Whether or not you embrace the cathartic ruin of its prosaic wonders or simply crank its funereal dirge and fill the void with your own meaning there is some potential for Profetus‘ third album to either feel redundant in their discography or ‘plain’. As I’d stated before the production values are the big ‘step up’ here where the songwriting is not drastically changed. Drums are more sparse and less repetitive in structure, vocals are probably at their highest consistency in terms of performance, and… Well, the real issue I’d had came with what could be considered Profetus‘ signature element, the droning keyboard work which loosely shapes the progression of each song as a choral constant, a ringing reminder that this is a place of mourning.
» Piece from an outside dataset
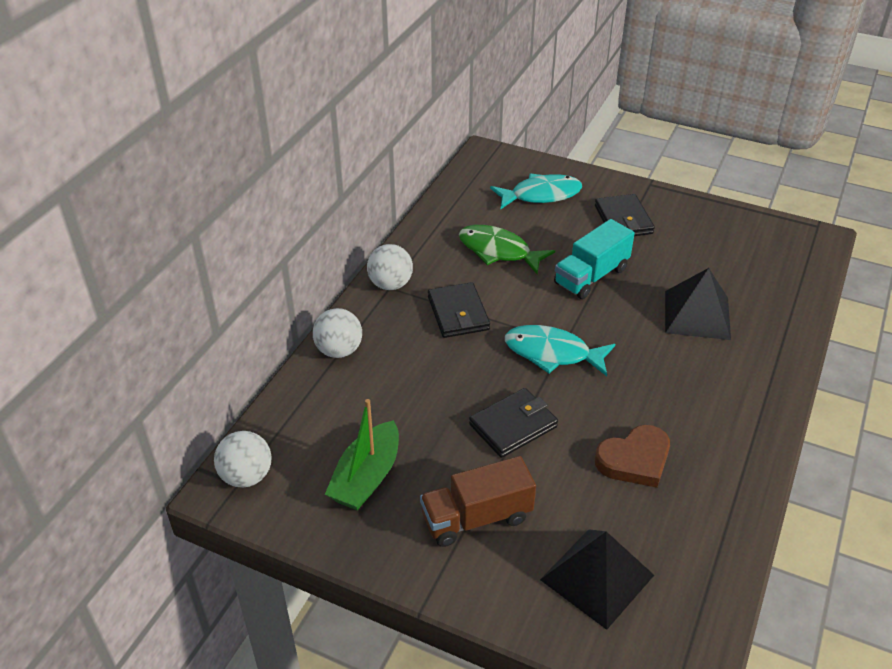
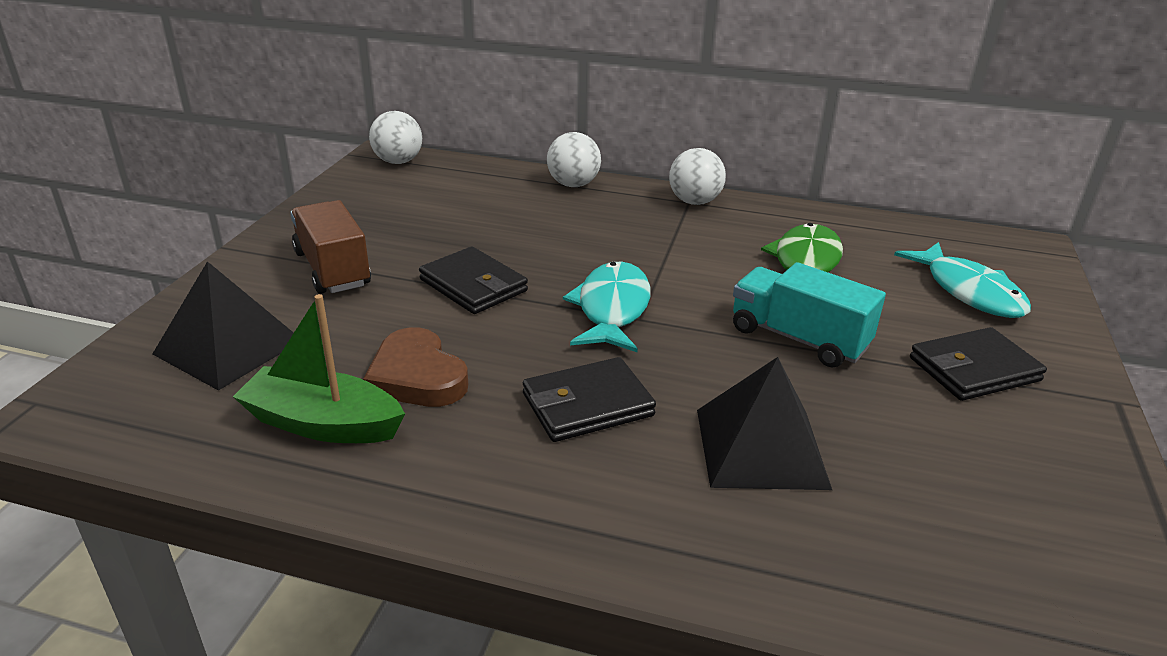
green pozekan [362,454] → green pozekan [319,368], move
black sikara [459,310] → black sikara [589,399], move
There is a trade-off here with the simplicity and plainness of the keyboard/organ work in that it functions as the tent pole for the atmosphere of each piece and their droning instrumentation is a small point of signature for the band but there is no “new” idea thrown in, only doubled down upon.
The thread they’ve arrived at on ‘The Sadness of Time Passing’ is a continuous thought that makes good sense in recapping 2006 until today but nothing about it is so gripping or different that I’d been impressed, only pleased with each of my many full listens. I appreciate the ‘traditional’ approach here to what I’d consider that prime era of early 2000’s funeral doom metal where Profetus were more-or-less born from but at no point was I blown away by the entirety of the experience. It is tough to say whether the ‘right’ mood is needed to fully valuate a funeral doom record but I can say that this is a genre entry sort of album that could serve as a fine introductory piece for the uninitiated or a nice addition to the collection of a die-hard funeral doom metal fan. For my own taste the time spent with this album’s personal themes and darkly graceful tones warrants a moderately high recommendation. For preview purposes I’d suggest either the opener/title track or the oddly pensive “Momentary Burial” as good first bites of Profetus‘ sound.